Concert Pharmaceuticals reported data from the highest dose of its alopecia drug tested in a phase 2 study, confirming its theory that it would outshine the middle dose—a level that made enough of a difference in alopecia symptoms that the company could have taken it forward into phase 3.
The study tested 4 mg, 8 mg and 12 mg doses of Concert’s CTP-543 against placebo in 149 patients. The drug is a deuterated version of ruxolitinib, a JAK inhibitor marketed by Incyte in the U.S. as Jakafi.
Last November, the company announced results for the two lower doses after 24 weeks of treatment. Concert found that the 4 mg dose wasn’t “statistically different from placebo,” though it did lower patients' alopecia severity score by 50% or more, as measured by the severity of alopecia tool (SALT), in about one-fifth of patients. The 8 mg dose did better, reducing SALT scores by 50% or more in 47% of patients and meeting the study’s primary endpoint.

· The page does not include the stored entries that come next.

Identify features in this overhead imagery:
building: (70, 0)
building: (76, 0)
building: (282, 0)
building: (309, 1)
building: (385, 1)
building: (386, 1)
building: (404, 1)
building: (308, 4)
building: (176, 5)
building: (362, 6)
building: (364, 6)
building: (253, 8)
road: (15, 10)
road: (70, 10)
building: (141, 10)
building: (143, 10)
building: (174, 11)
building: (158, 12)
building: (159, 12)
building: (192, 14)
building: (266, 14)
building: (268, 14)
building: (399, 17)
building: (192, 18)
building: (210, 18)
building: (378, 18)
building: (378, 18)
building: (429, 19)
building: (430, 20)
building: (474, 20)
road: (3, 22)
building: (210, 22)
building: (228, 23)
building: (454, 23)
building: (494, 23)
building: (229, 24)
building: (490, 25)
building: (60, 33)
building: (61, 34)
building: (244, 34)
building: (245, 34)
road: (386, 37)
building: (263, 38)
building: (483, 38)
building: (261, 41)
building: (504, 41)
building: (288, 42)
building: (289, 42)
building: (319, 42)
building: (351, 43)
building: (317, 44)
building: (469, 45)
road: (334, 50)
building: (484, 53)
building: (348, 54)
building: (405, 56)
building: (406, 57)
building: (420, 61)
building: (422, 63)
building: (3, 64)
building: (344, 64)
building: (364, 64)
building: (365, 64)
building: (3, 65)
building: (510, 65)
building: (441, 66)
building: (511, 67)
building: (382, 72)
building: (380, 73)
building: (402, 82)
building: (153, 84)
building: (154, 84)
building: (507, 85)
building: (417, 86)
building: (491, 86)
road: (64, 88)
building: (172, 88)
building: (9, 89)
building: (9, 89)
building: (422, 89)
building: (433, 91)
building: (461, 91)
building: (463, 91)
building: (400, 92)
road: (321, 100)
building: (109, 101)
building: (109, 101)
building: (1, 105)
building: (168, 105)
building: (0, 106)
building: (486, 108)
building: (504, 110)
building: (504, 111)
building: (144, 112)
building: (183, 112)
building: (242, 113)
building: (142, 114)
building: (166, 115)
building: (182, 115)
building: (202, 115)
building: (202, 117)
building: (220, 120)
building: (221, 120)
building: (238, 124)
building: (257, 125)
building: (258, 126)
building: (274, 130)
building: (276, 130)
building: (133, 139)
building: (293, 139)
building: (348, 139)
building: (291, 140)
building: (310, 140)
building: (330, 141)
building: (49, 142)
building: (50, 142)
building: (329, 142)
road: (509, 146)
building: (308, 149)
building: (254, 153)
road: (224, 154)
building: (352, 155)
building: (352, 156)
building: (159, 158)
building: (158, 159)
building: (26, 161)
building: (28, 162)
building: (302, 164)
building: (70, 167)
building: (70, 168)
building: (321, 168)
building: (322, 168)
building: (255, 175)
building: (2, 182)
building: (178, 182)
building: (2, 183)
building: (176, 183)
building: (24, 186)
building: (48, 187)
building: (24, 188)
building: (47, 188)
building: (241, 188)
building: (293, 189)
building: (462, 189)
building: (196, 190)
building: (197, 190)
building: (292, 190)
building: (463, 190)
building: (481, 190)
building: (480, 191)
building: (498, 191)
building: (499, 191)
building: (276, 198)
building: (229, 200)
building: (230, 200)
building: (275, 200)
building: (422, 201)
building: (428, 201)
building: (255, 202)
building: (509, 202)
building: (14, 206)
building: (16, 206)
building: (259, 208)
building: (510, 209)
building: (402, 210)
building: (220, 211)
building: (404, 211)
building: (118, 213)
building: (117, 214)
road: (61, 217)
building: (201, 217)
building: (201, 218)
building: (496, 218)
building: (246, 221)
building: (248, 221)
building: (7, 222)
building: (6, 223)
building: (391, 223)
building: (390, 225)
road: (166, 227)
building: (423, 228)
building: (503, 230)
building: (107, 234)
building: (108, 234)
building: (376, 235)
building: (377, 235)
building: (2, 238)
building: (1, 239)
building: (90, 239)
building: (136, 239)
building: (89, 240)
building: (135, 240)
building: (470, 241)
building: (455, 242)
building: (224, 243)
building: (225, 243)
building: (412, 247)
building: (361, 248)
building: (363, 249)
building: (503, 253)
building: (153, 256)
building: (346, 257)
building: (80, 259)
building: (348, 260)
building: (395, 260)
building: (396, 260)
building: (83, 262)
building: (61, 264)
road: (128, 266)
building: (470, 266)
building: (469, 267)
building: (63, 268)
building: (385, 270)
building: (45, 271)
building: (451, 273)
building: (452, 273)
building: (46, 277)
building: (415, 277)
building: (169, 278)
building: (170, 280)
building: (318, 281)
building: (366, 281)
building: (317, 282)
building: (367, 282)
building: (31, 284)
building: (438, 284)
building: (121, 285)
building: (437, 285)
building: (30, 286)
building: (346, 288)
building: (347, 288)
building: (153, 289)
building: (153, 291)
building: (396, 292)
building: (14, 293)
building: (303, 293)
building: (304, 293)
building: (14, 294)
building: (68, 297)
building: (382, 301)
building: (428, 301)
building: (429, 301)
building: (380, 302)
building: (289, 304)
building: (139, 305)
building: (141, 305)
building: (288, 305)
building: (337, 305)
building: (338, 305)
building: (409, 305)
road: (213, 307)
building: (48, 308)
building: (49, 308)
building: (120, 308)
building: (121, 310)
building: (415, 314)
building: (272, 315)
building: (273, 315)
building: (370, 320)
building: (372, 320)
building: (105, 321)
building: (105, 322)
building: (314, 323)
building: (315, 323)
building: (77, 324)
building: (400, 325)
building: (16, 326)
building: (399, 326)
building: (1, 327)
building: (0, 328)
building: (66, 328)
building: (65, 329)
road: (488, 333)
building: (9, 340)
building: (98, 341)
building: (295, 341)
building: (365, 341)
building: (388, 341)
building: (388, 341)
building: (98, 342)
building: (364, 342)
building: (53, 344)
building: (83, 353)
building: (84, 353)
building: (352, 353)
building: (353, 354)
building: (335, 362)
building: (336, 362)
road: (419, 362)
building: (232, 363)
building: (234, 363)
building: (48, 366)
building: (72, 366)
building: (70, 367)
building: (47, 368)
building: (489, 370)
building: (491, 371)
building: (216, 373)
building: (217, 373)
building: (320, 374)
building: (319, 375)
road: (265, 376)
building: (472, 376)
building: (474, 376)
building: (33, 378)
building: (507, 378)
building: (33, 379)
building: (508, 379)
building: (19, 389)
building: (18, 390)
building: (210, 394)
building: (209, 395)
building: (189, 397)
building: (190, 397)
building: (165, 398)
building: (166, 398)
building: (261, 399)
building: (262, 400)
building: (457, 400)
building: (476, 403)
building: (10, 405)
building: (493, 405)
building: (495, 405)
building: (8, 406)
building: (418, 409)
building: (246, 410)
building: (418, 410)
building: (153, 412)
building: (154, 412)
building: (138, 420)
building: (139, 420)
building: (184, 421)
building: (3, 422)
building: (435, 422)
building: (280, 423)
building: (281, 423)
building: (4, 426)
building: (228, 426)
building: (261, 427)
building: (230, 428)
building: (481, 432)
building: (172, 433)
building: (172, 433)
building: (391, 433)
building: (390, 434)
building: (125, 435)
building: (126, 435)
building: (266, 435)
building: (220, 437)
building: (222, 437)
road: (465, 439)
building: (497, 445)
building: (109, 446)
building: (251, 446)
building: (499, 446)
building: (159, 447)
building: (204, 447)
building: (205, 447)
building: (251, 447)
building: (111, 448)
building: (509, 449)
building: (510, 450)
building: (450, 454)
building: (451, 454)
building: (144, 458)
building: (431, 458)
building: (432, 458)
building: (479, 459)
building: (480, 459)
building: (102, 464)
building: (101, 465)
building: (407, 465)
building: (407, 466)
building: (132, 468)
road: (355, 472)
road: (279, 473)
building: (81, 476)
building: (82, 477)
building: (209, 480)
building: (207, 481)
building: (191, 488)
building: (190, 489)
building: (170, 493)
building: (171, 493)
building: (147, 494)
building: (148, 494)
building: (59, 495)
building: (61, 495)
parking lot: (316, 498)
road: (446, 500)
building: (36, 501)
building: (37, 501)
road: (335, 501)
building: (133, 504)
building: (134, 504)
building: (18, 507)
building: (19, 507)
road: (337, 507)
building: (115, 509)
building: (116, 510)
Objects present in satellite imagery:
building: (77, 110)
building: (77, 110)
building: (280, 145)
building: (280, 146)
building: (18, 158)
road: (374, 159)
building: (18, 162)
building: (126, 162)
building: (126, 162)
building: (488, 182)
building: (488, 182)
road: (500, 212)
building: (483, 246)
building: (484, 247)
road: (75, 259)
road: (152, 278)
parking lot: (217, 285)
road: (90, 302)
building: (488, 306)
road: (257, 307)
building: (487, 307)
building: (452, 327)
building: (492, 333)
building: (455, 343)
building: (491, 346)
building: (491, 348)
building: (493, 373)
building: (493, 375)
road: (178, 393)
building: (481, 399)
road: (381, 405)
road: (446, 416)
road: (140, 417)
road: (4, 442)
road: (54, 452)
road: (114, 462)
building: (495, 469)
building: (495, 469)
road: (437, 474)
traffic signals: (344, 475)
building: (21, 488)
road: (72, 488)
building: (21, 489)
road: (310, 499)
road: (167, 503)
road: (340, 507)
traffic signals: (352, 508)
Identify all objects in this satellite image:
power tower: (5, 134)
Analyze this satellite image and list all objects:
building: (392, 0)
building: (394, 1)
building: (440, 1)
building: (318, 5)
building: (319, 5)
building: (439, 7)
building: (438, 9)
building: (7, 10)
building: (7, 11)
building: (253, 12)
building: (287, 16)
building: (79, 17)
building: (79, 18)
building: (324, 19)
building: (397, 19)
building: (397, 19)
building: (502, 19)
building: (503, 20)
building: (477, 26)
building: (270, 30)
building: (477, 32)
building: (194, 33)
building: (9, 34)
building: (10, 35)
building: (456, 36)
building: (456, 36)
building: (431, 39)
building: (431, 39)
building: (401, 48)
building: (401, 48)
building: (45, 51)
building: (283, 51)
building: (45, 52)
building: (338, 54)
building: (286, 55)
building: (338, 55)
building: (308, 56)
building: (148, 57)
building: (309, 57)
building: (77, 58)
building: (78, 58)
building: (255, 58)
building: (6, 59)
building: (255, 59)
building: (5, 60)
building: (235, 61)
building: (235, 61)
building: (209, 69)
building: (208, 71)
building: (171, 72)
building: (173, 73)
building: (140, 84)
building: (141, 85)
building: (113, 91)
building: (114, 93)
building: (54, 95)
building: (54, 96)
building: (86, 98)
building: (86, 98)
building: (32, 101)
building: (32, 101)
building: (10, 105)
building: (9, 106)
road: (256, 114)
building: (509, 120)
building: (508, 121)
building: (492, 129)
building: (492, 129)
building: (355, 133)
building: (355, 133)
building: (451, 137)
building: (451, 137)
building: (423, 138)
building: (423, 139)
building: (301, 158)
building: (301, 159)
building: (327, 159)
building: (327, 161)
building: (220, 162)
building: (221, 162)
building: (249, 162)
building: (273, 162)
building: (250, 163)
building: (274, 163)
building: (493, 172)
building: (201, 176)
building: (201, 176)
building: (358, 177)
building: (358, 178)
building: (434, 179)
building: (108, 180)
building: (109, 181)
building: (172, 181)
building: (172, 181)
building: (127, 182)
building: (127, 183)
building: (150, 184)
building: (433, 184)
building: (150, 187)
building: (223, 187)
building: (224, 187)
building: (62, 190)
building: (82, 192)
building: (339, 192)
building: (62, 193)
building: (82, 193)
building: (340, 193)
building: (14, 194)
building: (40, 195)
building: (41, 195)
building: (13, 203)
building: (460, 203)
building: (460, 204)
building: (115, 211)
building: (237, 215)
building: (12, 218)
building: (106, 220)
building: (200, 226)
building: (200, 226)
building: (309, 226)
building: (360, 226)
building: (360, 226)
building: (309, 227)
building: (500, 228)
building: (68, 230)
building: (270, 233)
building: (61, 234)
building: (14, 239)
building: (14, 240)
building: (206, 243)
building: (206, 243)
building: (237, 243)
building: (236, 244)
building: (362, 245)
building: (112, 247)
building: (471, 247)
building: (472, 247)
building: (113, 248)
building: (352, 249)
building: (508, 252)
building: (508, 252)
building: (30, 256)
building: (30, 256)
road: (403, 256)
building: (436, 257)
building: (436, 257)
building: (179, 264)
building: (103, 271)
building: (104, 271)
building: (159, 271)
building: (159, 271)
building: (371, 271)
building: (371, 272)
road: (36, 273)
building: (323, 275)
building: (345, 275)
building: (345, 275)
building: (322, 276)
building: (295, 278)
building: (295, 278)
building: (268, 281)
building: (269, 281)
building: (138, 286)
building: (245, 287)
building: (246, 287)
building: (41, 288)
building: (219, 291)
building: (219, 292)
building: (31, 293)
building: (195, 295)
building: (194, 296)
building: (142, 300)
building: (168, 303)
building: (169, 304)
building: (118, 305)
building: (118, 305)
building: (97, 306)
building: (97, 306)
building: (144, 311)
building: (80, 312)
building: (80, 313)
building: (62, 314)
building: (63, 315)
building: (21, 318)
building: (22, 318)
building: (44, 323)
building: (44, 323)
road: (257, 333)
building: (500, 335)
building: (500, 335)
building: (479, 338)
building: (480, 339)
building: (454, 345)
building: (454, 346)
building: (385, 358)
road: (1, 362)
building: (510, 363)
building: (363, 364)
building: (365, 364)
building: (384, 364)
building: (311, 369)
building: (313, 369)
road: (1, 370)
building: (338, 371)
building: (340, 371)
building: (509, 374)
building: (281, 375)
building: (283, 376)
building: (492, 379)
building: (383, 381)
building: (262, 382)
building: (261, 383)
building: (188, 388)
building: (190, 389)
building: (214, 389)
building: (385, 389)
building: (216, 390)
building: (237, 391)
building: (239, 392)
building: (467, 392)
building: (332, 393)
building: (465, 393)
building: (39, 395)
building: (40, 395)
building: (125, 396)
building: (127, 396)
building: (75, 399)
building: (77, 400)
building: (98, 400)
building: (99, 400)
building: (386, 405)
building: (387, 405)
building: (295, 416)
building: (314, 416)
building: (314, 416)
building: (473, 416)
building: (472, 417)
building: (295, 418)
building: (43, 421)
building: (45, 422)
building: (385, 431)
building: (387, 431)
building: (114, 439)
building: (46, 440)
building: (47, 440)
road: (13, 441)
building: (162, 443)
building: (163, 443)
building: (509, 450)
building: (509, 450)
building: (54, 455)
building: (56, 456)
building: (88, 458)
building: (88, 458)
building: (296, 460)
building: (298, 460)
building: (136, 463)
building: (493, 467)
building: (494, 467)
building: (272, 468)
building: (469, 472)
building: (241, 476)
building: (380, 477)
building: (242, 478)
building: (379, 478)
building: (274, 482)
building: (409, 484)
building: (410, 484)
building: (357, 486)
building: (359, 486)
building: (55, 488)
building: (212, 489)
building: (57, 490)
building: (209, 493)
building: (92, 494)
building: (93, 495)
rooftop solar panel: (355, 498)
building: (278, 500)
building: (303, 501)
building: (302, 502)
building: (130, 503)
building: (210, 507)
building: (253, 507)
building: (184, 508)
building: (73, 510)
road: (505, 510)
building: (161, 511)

While Concert expected the 12 mg dose to do even better, CEO Roger Tung told FierceBiotech at the time that the safety and efficacy seen at 8 mg were enough to take the drug forward at that dose level.
As with the 8 mg dose, more patients on the 12 mg dose had a 50% or more reduction in their SALT score than patients taking placebo—58% versus 0%, the company said. Both dose groups had more patients who saw a 75% or greater or 90% or greater decrease in SALT score from baseline versus placebo. The average SALT score for all patients, where 0% is no scalp hair loss and 100% is total scalp hair loss, was 88%. Finally, 78% of patients on the 12 mg dose and 58% of patients taking the 8 mg dose rated their disease as “much improved” or “very much improved.”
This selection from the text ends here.